Who would argue that fruits and vegetables make perfect subject for artists? They are bright, colorful and come in a variety of shapes. Moreover, they are always available for painting from life.
I set up three simple still lifes, picking pairs that complement each other in shape and color.
The goal I set here is to show how good these fruits and vegetables taste. I often recall the words of my art school teacher: “You know you’ve succeeded in painting food if you want to eat what is pictured on your painting.”
In my opinion, a quick, expressive technique along with bright colors is a perfect way to accomplish that goal and capture the freshness and juiciness of the produce.
Follow along to learn how to paint fruits and veggies that look good enough to eat!

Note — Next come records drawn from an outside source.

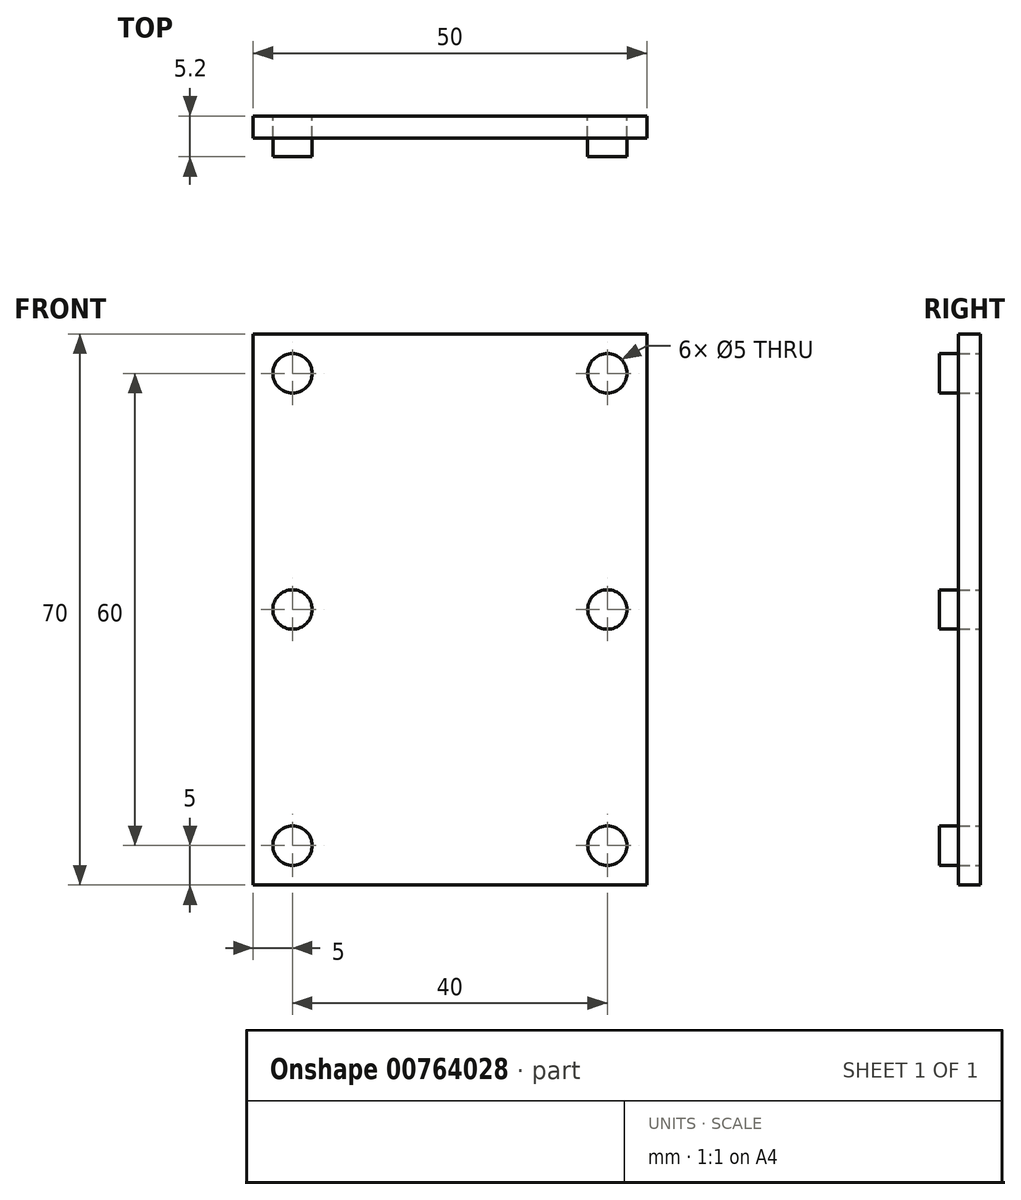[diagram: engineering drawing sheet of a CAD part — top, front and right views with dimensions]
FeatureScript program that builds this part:
annotation { "Feature Type Name" : "Feature", "Feature Type Description" : "" }
export const myFeature = defineFeature(function(context is Context, id is Id, definition is map)
    precondition{}
    {
        {
            var Q0;
            Q0=qCreatedBy(makeId("Front.planeOp"),FACE);
            var sketch = newSketch(context, id + "F0", { "sketchPlane" : qUnion([Q0])});
            skLineSegment(sketch, "E0.bottom", {"start": v(-25, -35) * mm, "end": v(25, -35) * mm});
            skLineSegment(sketch, "E0.top", {"start": v(-25, 35) * mm, "end": v(25, 35) * mm});
            skLineSegment(sketch, "E0.left", {"start": v(-25, -35) * mm, "end": v(-25, 35) * mm});
            skLineSegment(sketch, "E0.right", {"start": v(25, -35) * mm, "end": v(25, 35) * mm});
            skPoint(sketch, "E0.middle", {"position": v(0, 0) * mm});
            skCircle(sketch, "E1", {"center": v(20, 30) * mm, "radius": 2.5 * mm});
            skCircle(sketch, "E2", {"center": v(20, 0) * mm, "radius": 2.5 * mm});
            skCircle(sketch, "E3", {"center": v(20, -30) * mm, "radius": 2.5 * mm});
            skCircle(sketch, "E4", {"center": v(-20, 30) * mm, "radius": 2.5 * mm});
            skCircle(sketch, "E5", {"center": v(-20, 0) * mm, "radius": 2.5 * mm});
            skCircle(sketch, "E6", {"center": v(-20, -30) * mm, "radius": 2.5 * mm});
            skSolve(sketch);
        }
        {
            var Q0;
            Q0=makeQuery(id+"F0.imprint","IMPRINT",FACE,{"disambiguationData":[TD([[makeQuery(id+"F0.imprint","IMPRINT",EDGE,{"derivedFrom":sQuery(id+"F0.wireOp",EDGE,"E4")}),1.0]])]});
            var Q1;
            Q1=makeQuery(id+"F0.imprint","IMPRINT",FACE,{"disambiguationData":[TD([[makeQuery(id+"F0.imprint","IMPRINT",EDGE,{"derivedFrom":sQuery(id+"F0.wireOp",EDGE,"E1")}),1.0]])]});
            var Q2;
            Q2=makeQuery(id+"F0.imprint","IMPRINT",FACE,{"disambiguationData":[TD([[makeQuery(id+"F0.imprint","IMPRINT",EDGE,{"derivedFrom":sQuery(id+"F0.wireOp",EDGE,"E2")}),1.0]])]});
            var Q3;
            Q3=makeQuery(id+"F0.imprint","IMPRINT",FACE,{"disambiguationData":[TD([[makeQuery(id+"F0.imprint","IMPRINT",EDGE,{"derivedFrom":sQuery(id+"F0.wireOp",EDGE,"E5")}),1.0]])]});
            var Q4;
            Q4=makeQuery(id+"F0.imprint","IMPRINT",FACE,{"disambiguationData":[TD([[makeQuery(id+"F0.imprint","IMPRINT",EDGE,{"derivedFrom":sQuery(id+"F0.wireOp",EDGE,"E6")}),1.0]])]});
            var Q5;
            Q5=makeQuery(id+"F0.imprint","IMPRINT",FACE,{"disambiguationData":[TD([[makeQuery(id+"F0.imprint","IMPRINT",EDGE,{"derivedFrom":sQuery(id+"F0.wireOp",EDGE,"E3")}),1.0]])]});
            extrude(context, id + "F1", {"entities" : qUnion([Q0, Q1, Q2, Q3, Q4, Q5]), "depth" : 5.2 * mm, "offsetDistance" : 25 * mm});
        }
        {
            var Q0;
            Q0=makeQuery(id+"F0.imprint","IMPRINT",FACE,{"disambiguationData":[TD([[makeQuery(id+"F0.imprint","IMPRINT",EDGE,{"derivedFrom":sQuery(id+"F0.wireOp",EDGE,"E0.bottom")}),1.0]])]});
            extrude(context, id + "F2", {"entities" : qUnion([Q0]), "depth" : 2.8 * mm, "offsetDistance" : 25 * mm});
        }
    });
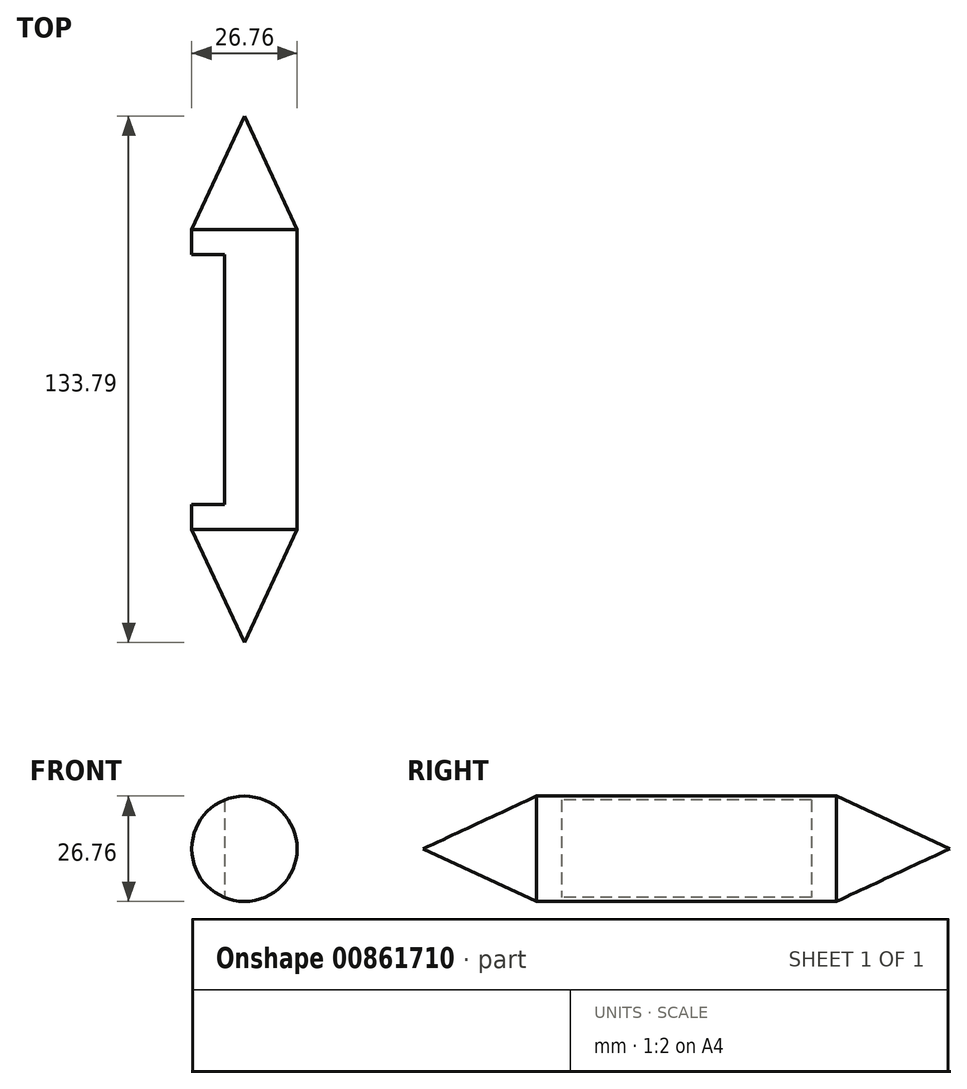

Here are some things to keep in mind during the work process:
- It should be quick and fun
- The brush should be filled with fluid but not too watery of a color
- Let the colors flow, mix and blend with each other. Don’t correct those precious accidental watercolor things.
- Every next wash should be added after the previous one has dried completely. This is where a hair dryer comes handy – but be careful not to blow the drops of color away!
- Keep the layers transparent, so the painting remains luminous.
- The fewer the layers, the fresher the painting.
- Don’t try too hard, the brushstrokes should be easy and effortless.
- To make a brushstroke, press the body of the brush against the paper, rather than just using the tip alone.
Two soft round brushes, bigger and smaller in size.
Cadmium red, cadmium orange, cadmium yellow, yellow ochre, cobalt blue, ultramarine, permanent carmine, sap green, viridian green
Broccoli and tomato
I started painting the broccoli with a light wash of Sap Green and a drop of cadmium yellow. For the tomato I decided to go with just a single strong wash. I applied cadmium red on top, leaving some dry white paper for highlights. Then I painted down to finish the tomato, adding a little cadmium orange.
Notice, that the bottom of the tomato is a bit lighter than a central part, since the white surface reflects in it.
While broccoli and tomato were still wet, I painted the cast shadow with cobalt blue. A little bit of paint from the vegetables seeped into the shadow, adding a reflected color to it.
Once the first washes were completely dry, I defined broccoli florets with a mixture of sap green and cobalt blue. Using a smaller brush, I painted the tomato stem, mixing sap green and ultramarine.
I added some more details and shadows to the broccoli and figured a few splatters of green color would give the painting a fresh, unique feel. It was easily done by shaking the brush vigorously against the painting surface.
Grapes and pear
I started painting the pear in the light area, using very moist cadmium yellow around the highlight. Then I reloaded my brush and finished the fruit, adding yellow ochre and a drop of cadmium red to suggest its ripeness. On this step, I also applied the first wash of cobalt blue and carmine to the grapes, painting them as a single shape. The cast shadows were painted right after that. Some yellow seeped into the shade and grapes, which is exactly what I wanted.
I added some overwashes on the pear and grapes with a light hand, using a mixture of cadmium Yellow and ochre for the pear and carmine and ultramarine for the grapes.
With a smaller brush, I painted the stems with a mixture of sap green and cadmium red. A few more details and shadows were added to the grapes and pear.
The way I worked on the radish was pretty much the same as the process described above. I started with light washes of sap green, carmine and cobalt blue, then added a couple overwashes using plenty of fluid carmine, viridian green, sap green, cobalt blue and ultramarine. A few splatters of carmine provided a nice finishing touch to the composition.
By the time I finished my work, I was craving something green and juicy. Not only these paintings make a lovely addition to the kitchen, but also promote healthy eating habits!